Learn how to access and process raw command-line arguments in Go using `os.Args`. This example explains the structure of the arguments slice and how to distinguish between the program name and user-provided arguments.

Code

package main

import (
    "fmt"
    "os"
)

func main() {
    // os.Args provides access to raw command-line arguments.
    // Note that the first value in this slice is the path to the program,
    // and os.Args[1:] holds the arguments to the program.
    argsWithProg := os.Args
    argsWithoutProg := os.Args[1:]

    // You can get individual args with normal indexing.
    // Note: This will panic if not enough arguments are provided.
    if len(os.Args) > 3 {
        arg := os.Args[3]
        fmt.Println(arg)
    }

    fmt.Println(argsWithProg)
    fmt.Println(argsWithoutProg)
}

Explanation

Command-line arguments allow users to parameterize program execution. Go provides raw access to these via os.Args, a slice of strings containing the full command line.

Important details about os.Args:

  • Index 0: os.Args[0] is always the path/name of the program itself. The actual user arguments start at index 1.
  • Manual Parsing: While os.Args gives you everything, manually parsing flags and options (like --help or -v) is error-prone.

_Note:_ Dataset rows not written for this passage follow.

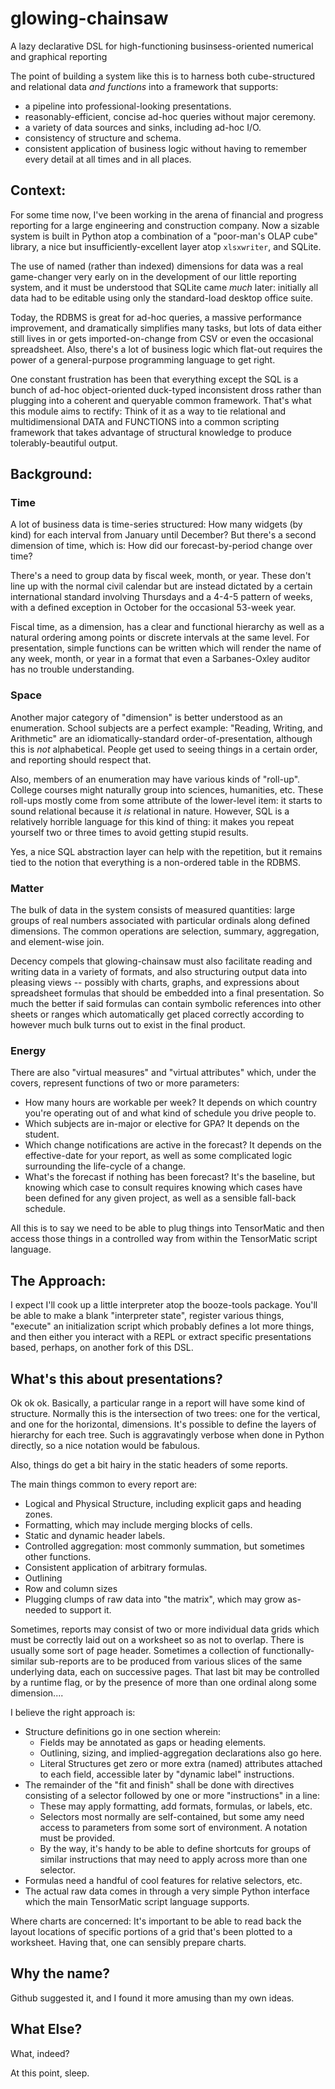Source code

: # glowing-chainsaw
A lazy declarative DSL for high-functioning businsess-oriented numerical and graphical reporting

The point of building a system like this is to harness both cube-structured and
relational data *and functions* into a framework that supports:
* a pipeline into professional-looking presentations.
* reasonably-efficient, concise ad-hoc queries without major ceremony.
* a variety of data sources and sinks, including ad-hoc I/O.
* consistency of structure and schema.
* consistent application of business logic without having to remember every detail at all times and in all places.


## Context:
For some time now, I've been working in the arena of financial and progress reporting for
a large engineering and construction company. Now a sizable system is built in Python
atop a combination of a "poor-man's OLAP cube" library, a nice but insufficiently-excellent
layer atop `xlsxwriter`, and SQLite.

The use of named (rather than indexed) dimensions for data was a real game-changer very
early on in the development of our little reporting system, and it must be understood that
SQLite came *much* later: initially all data had to be editable using only the standard-load
desktop office suite.

Today, the RDBMS is great for ad-hoc queries, a massive performance improvement, and
dramatically simplifies many tasks, but lots of data either still lives in or gets
imported-on-change from CSV or even the occasional spreadsheet. Also, there's a lot
of business logic which flat-out requires the power of a general-purpose programming
language to get right.

One constant frustration has been that everything except the SQL is a bunch of ad-hoc
object-oriented duck-typed inconsistent dross rather than plugging into a coherent and queryable
common framework. That's what this module aims to rectify: Think of it as a way to
tie relational and multidimensional DATA and FUNCTIONS into a common scripting
framework that takes advantage of structural knowledge to produce tolerably-beautiful output.

## Background:
### Time
A lot of business data is time-series structured: How many widgets (by kind) for
each interval from January until December? But there's a second dimension of time,
which is: How did our forecast-by-period change over time?

There's a need to group data by fiscal week, month, or year. These don't line up with the
normal civil calendar but are instead dictated by a certain international standard
involving Thursdays and a 4-4-5 pattern of weeks, with a defined exception in October
for the occasional 53-week year.

Fiscal time, as a dimension, has a clear and functional hierarchy as well as a natural
ordering among points or discrete intervals at the same level. For presentation,
simple functions can be written which will render the name of any week, month, or year
in a format that even a Sarbanes-Oxley auditor has no trouble understanding.

### Space
Another major category of "dimension" is better understood as an enumeration.
School subjects are a perfect example: "Reading, Writing, and Arithmetic" are
an idiomatically-standard order-of-presentation, although this is *not* alphabetical.
People get used to seeing things in a certain order, and reporting should respect that.

Also, members of an enumeration may have various kinds of "roll-up". College courses
might naturally group into sciences, humanities, etc. These roll-ups mostly come from
some attribute of the lower-level item: it starts to sound relational because it *is*
relational in nature. However, SQL is a relatively horrible language for this kind of
thing: it makes you repeat yourself two or three times to avoid getting stupid results.

Yes, a nice SQL abstraction layer can help with the repetition, but it remains
tied to the notion that everything is a non-ordered table in the RDBMS.

### Matter
The bulk of data in the system consists of measured quantities: large groups of real
numbers associated with particular ordinals along defined dimensions. The common
operations are selection, summary, aggregation, and element-wise join.

Decency compels that glowing-chainsaw must also facilitate reading and writing data in
a variety of formats, and also structuring output data into pleasing views -- possibly
with charts, graphs, and expressions about spreadsheet formulas that should be embedded
into a final presentation. So much the better if said formulas can contain symbolic
references into other sheets or ranges which automatically get placed correctly
according to however much bulk turns out to exist in the final product.

### Energy
There are also "virtual measures" and "virtual attributes" which, under the covers,
represent functions of two or more parameters:
* How many hours are workable per week? It depends on which country you're operating
out of and what kind of schedule you drive people to.
* Which subjects are in-major or elective for GPA? It depends on the student.
* Which change notifications are active in the forecast? It depends on the effective-date
for your report, as well as some complicated logic surrounding the life-cycle of a change.
* What's the forecast if nothing has been forecast? It's the baseline, but knowing which
case to consult requires knowing which cases have been defined for any given project,
as well as a sensible fall-back schedule.

All this is to say we need to be able to plug things into TensorMatic and then access
those things in a controlled way from within the TensorMatic script language.

## The Approach:
I expect I'll cook up a little interpreter atop the booze-tools package.
You'll be able to make a blank "interpreter state", register various things,
"execute" an initialization script which probably defines a lot more things,
and then either you interact with a REPL or extract specific presentations
based, perhaps, on another fork of this DSL.

## What's this about presentations?

Ok ok ok. Basically, a particular range in a report will have some kind
of structure. Normally this is the intersection of two trees: one for the
vertical, and one for the horizontal, dimensions. It's possible to define
the layers of hierarchy for each tree. Such is aggravatingly verbose
when done in Python directly, so a nice notation would be fabulous.

Also, things do get a bit hairy in the static headers of some reports.

The main things common to every report are:
* Logical and Physical Structure, including explicit gaps and heading zones.
* Formatting, which may include merging blocks of cells.
* Static and dynamic header labels.
* Controlled aggregation: most commonly summation, but sometimes other functions.
* Consistent application of arbitrary formulas.
* Outlining
* Row and column sizes
* Plugging clumps of raw data into "the matrix", which may grow as-needed to support it.

Sometimes, reports may consist of two or more individual data grids which must
be correctly laid out on a worksheet so as not to overlap. There is usually some
sort of page header. Sometimes a collection of functionally-similar sub-reports
are to be produced from various slices of the same underlying data, each on successive
pages. That last bit may be controlled by a runtime flag, or by the presence of more
than one ordinal along some dimension....

I believe the right approach is:
* Structure definitions go in one section wherein:
  * Fields may be annotated as gaps or heading elements.
  * Outlining, sizing, and implied-aggregation declarations also go here.
  * Literal Structures get zero or more extra (named) attributes attached to
  each field, accessible later by "dynamic label" instructions.
* The remainder of the "fit and finish" shall be done with directives consisting
of a selector followed by one or more "instructions" in a line:
  * These may apply formatting, add formats, formulas, or labels, etc.
  * Selectors most normally are self-contained, but some amy need access to
  parameters from some sort of environment. A notation must be provided.
  * By the way, it's handy to be able to define shortcuts for groups of similar
  instructions that may need to apply across more than one selector.
* Formulas need a handful of cool features for relative selectors, etc.
* The actual raw data comes in through a very simple Python interface which the
main TensorMatic script language supports.

Where charts are concerned: It's important to be able to read back the layout locations
of specific portions of a grid that's been plotted to a worksheet. Having that,
one can sensibly prepare charts.

## Why the name?
Github suggested it, and I found it more amusing than my own ideas.

## What Else?
What, indeed?

At this point, sleep.
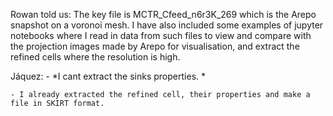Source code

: Rowan told us: The key file is MCTR_Cfeed_n6r3K_269 which is the Arepo snapshot on a voronoi mesh. I have also included some examples  of jupyter notebooks where I read in data from such files to view and compare with the projection images made by Arepo for visualisation, and extract the refined cells where the resolution is high.

Jáquez: 
    - *I cant extract the sinks properties. *
    
    - I already extracted the refined cell, their properties and make a file in SKIRT format. 
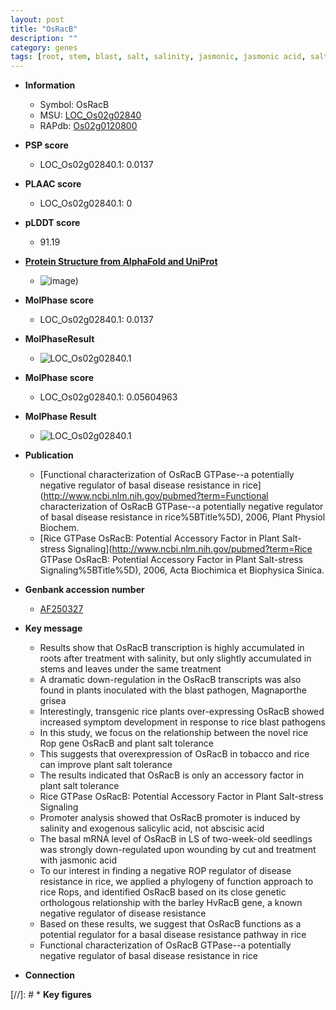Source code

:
 ```yaml
---
layout: post
title: "OsRacB"
description: ""
category: genes
tags: [root, stem, blast, salt, salinity, jasmonic, jasmonic acid, salt tolerance, salicylic acid, disease, disease resistance, seedling]
---
```


* **Information**  
    + Symbol: OsRacB  
    + MSU: [LOC_Os02g02840](http://rice.plantbiology.msu.edu/cgi-bin/ORF_infopage.cgi?orf=LOC_Os02g02840)  
    + RAPdb: [Os02g0120800](http://rapdb.dna.affrc.go.jp/viewer/gbrowse_details/irgsp1?name=Os02g0120800)  

* **PSP score**  
    + LOC_Os02g02840.1: 0.0137 

* **PLAAC score**  
    + LOC_Os02g02840.1: 0 

* **pLDDT score**
    + 91.19

* **[Protein Structure from AlphaFold and UniProt](https://www.uniprot.org/uniprotkb/Q6ZHA3/entry#structure)**
    + ![image](https://ricepsp.github.io/images/Q6/AF-Q6ZHA3-F1.png))

* **MolPhase score**
    + LOC_Os02g02840.1: 0.0137

* **MolPhaseResult**
    + ![LOC_Os02g02840.1](https://ricepsp.github.io/pictures/LOC_Os02g/LOC_Os02g02840.1.png)

* **MolPhase score**
    + LOC_Os02g02840.1: 0.05604963

* **MolPhase Result**
    + ![LOC_Os02g02840.1](https://304243504.github.io/Pictures/LOC_Os02g/LOC_Os02g02840.1.png)

* **Publication**  
    + [Functional characterization of OsRacB GTPase--a potentially negative regulator of basal disease resistance in rice](http://www.ncbi.nlm.nih.gov/pubmed?term=Functional characterization of OsRacB GTPase--a potentially negative regulator of basal disease resistance in rice%5BTitle%5D), 2006, Plant Physiol Biochem.
    + [Rice GTPase OsRacB: Potential Accessory Factor in Plant Salt-stress Signaling](http://www.ncbi.nlm.nih.gov/pubmed?term=Rice GTPase OsRacB: Potential Accessory Factor in Plant Salt-stress Signaling%5BTitle%5D), 2006, Acta Biochimica et Biophysica Sinica.

* **Genbank accession number**  
    + [AF250327](http://www.ncbi.nlm.nih.gov/nuccore/AF250327)

* **Key message**  
    + Results show that OsRacB transcription is highly accumulated in roots after treatment with salinity, but only slightly accumulated in stems and leaves under the same treatment
    + A dramatic down-regulation in the OsRacB transcripts was also found in plants inoculated with the blast pathogen, Magnaporthe grisea
    + Interestingly, transgenic rice plants over-expressing OsRacB showed increased symptom development in response to rice blast pathogens
    + In this study, we focus on the relationship between the novel rice Rop gene OsRacB and plant salt tolerance
    + This suggests that overexpression of OsRacB in tobacco and rice can improve plant salt tolerance
    + The results indicated that OsRacB is only an accessory factor in plant salt tolerance
    + Rice GTPase OsRacB: Potential Accessory Factor in Plant Salt-stress Signaling
    + Promoter analysis showed that OsRacB promoter is induced by salinity and exogenous salicylic acid, not abscisic acid
    + The basal mRNA level of OsRacB in LS of two-week-old seedlings was strongly down-regulated upon wounding by cut and treatment with jasmonic acid
    + To our interest in finding a negative ROP regulator of disease resistance in rice, we applied a phylogeny of function approach to rice Rops, and identified OsRacB based on its close genetic orthologous relationship with the barley HvRacB gene, a known negative regulator of disease resistance
    + Based on these results, we suggest that OsRacB functions as a potential regulator for a basal disease resistance pathway in rice
    + Functional characterization of OsRacB GTPase--a potentially negative regulator of basal disease resistance in rice

* **Connection**  

[//]: # * **Key figures**  


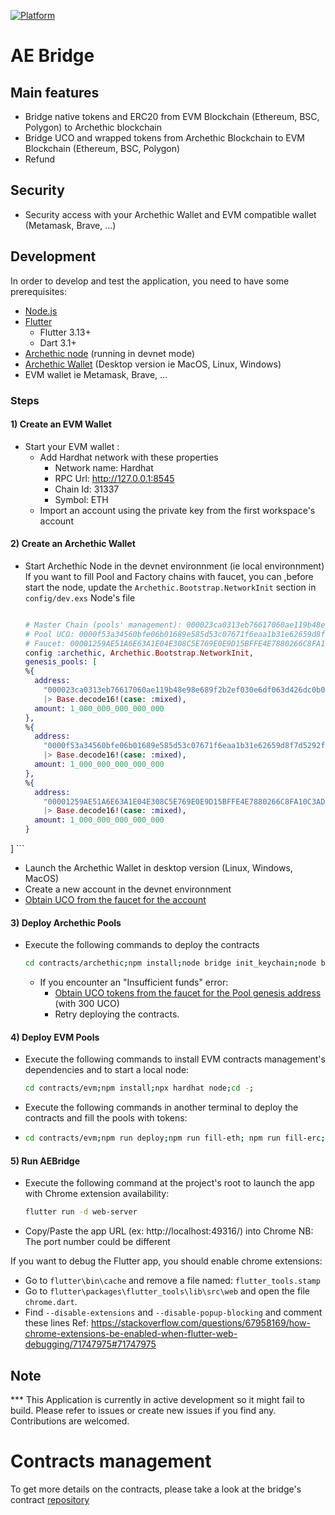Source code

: [![Platform](https://img.shields.io/badge/Platform-Flutter-02569B?logo=flutter)](https://flutter.dev)

# AE Bridge

## Main features
- Bridge native tokens and ERC20 from EVM Blockchain (Ethereum, BSC, Polygon) to Archethic blockchain
- Bridge UCO and wrapped tokens from Archethic Blockchain to EVM Blockchain (Ethereum, BSC, Polygon)
- Refund

## Security
- Security access with your Archethic Wallet and EVM compatible wallet (Metamask, Brave, ...)

## Development

In order to develop and test the application, you need to have some prerequisites:

- [Node.js](https://nodejs.org/)
- [Flutter](https://flutter.dev/)
  - Flutter 3.13+
  - Dart 3.1+
- [Archethic node](https://github.com/archethic-foundation/archethic-node#running-a-node-for-development-purpose) (running in devnet mode)
- [Archethic Wallet](https://github.com/archethic-foundation/archethic-wallet) (Desktop version ie MacOS, Linux, Windows)
- EVM wallet ie Metamask, Brave, ...

### Steps

#### 1) Create an EVM Wallet
  - Start your EVM wallet :
    - Add Hardhat network with these properties
      - Network name: Hardhat
      - RPC Url: http://127.0.0.1:8545
      - Chain Id: 31337
      - Symbol: ETH
    - Import an account using the private key from the first workspace's account 
  
#### 2) Create an Archethic Wallet
  - Start Archethic Node in the devnet environnment (ie local environnment)
    If you want to fill Pool and Factory chains with faucet, you can ,before start the node, update the `Archethic.Bootstrap.NetworkInit` section in `config/dev.exs` Node's file
    ```elixir

    # Master Chain (pools' management): 000023ca0313eb76617060ae119b48e98e689f2b2ef030e6df063d426dc0b00f4428
    # Pool UCO: 0000f53a34560bfe06b01689e585d53c07671f6eaa1b31e62659d8f7d5292f066941
    # Faucet: 00001259AE51A6E63A1E04E308C5E769E0E9D15BFFE4E7880266C8FA10C3ADD7B7A2
    config :archethic, Archethic.Bootstrap.NetworkInit,
    genesis_pools: [
    %{
      address:
        "000023ca0313eb76617060ae119b48e98e689f2b2ef030e6df063d426dc0b00f4428"
        |> Base.decode16!(case: :mixed),
      amount: 1_000_000_000_000_000
    },
    %{
      address:
        "0000f53a34560bfe06b01689e585d53c07671f6eaa1b31e62659d8f7d5292f066941"
        |> Base.decode16!(case: :mixed),
      amount: 1_000_000_000_000_000
    },
    %{
      address:
        "00001259AE51A6E63A1E04E308C5E769E0E9D15BFFE4E7880266C8FA10C3ADD7B7A2"
        |> Base.decode16!(case: :mixed),
      amount: 1_000_000_000_000_000
    }
  ]
    ```

  - Launch the Archethic Wallet in desktop version (Linux, Windows, MacOS)
  - Create a new account in the devnet environnment
  - [Obtain UCO from the faucet for the account](http://localhost:4000/faucet)
  
#### 3) Deploy Archethic Pools
  - Execute the following commands to deploy the contracts
    ```bash
    cd contracts/archethic;npm install;node bridge init_keychain;node bridge deploy_factory;node bridge deploy_pool --token UCO;node bridge deploy_pool --token aeETH;cd -
    ```
    - If you encounter an "Insufficient funds" error:
      - [Obtain UCO tokens from the faucet for the Pool genesis address](http://localhost:4000/faucet) (with 300 UCO)
      - Retry deploying the contracts.

#### 4) Deploy EVM Pools
  - Execute the following commands to install EVM contracts management's dependencies and to start a local node:

    ```bash
    cd contracts/evm;npm install;npx hardhat node;cd -;
    ```
  
  - Execute the following commands in another terminal to deploy the contracts and fill the pools with tokens:
- 
    ```bash
    cd contracts/evm;npm run deploy;npm run fill-eth; npm run fill-erc;cd -;
    ```
#### 5) Run AEBridge
  - Execute the following command at the project's root to launch the app with Chrome extension availability:
    ```bash
    flutter run -d web-server 
    ```  
  - Copy/Paste the app URL (ex: http://localhost:49316/) into Chrome 
  NB: The port number could be different

If you want to debug the Flutter app, you should enable chrome extensions:
  - Go to `flutter\bin\cache` and remove a file named: `flutter_tools.stamp`
  - Go to `flutter\packages\flutter_tools\lib\src\web` and open the file `chrome.dart`.
  - Find `--disable-extensions` and `--disable-popup-blocking` and comment these lines
Ref: https://stackoverflow.com/questions/67958169/how-chrome-extensions-be-enabled-when-flutter-web-debugging/71747975#71747975

## Note

*** This Application is currently in active development so it might fail to build. Please refer to issues or create new issues if you find any. Contributions are welcomed.

# Contracts management

To get more details on the contracts, please take a look at the bridge's contract [repository](https://github.com/archethic-foundation/bridge-contracts)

For simple scripts, checking len(os.Args) is fine. For anything more complex, use the flag package or a robust CLI framework like Cobra.

Code Breakdown

11
argsWithProg stores the complete os.Args slice, including the program path at index 0. This is useful when you need to know how the program was invoked.
12
os.Args[1:] creates a new slice containing only the actual arguments, excluding the program name. This slice notation means "from index 1 to the end".
16-18
Safety check before accessing a specific argument. We verify that at least 4 arguments exist (indices 0-3) before trying to access os.Args[3]. Without this check, accessing a non-existent index would cause a runtime panic.
21-22
Printing both slices to demonstrate the difference. argsWithProg includes the program path, while argsWithoutProg contains only the user-provided arguments.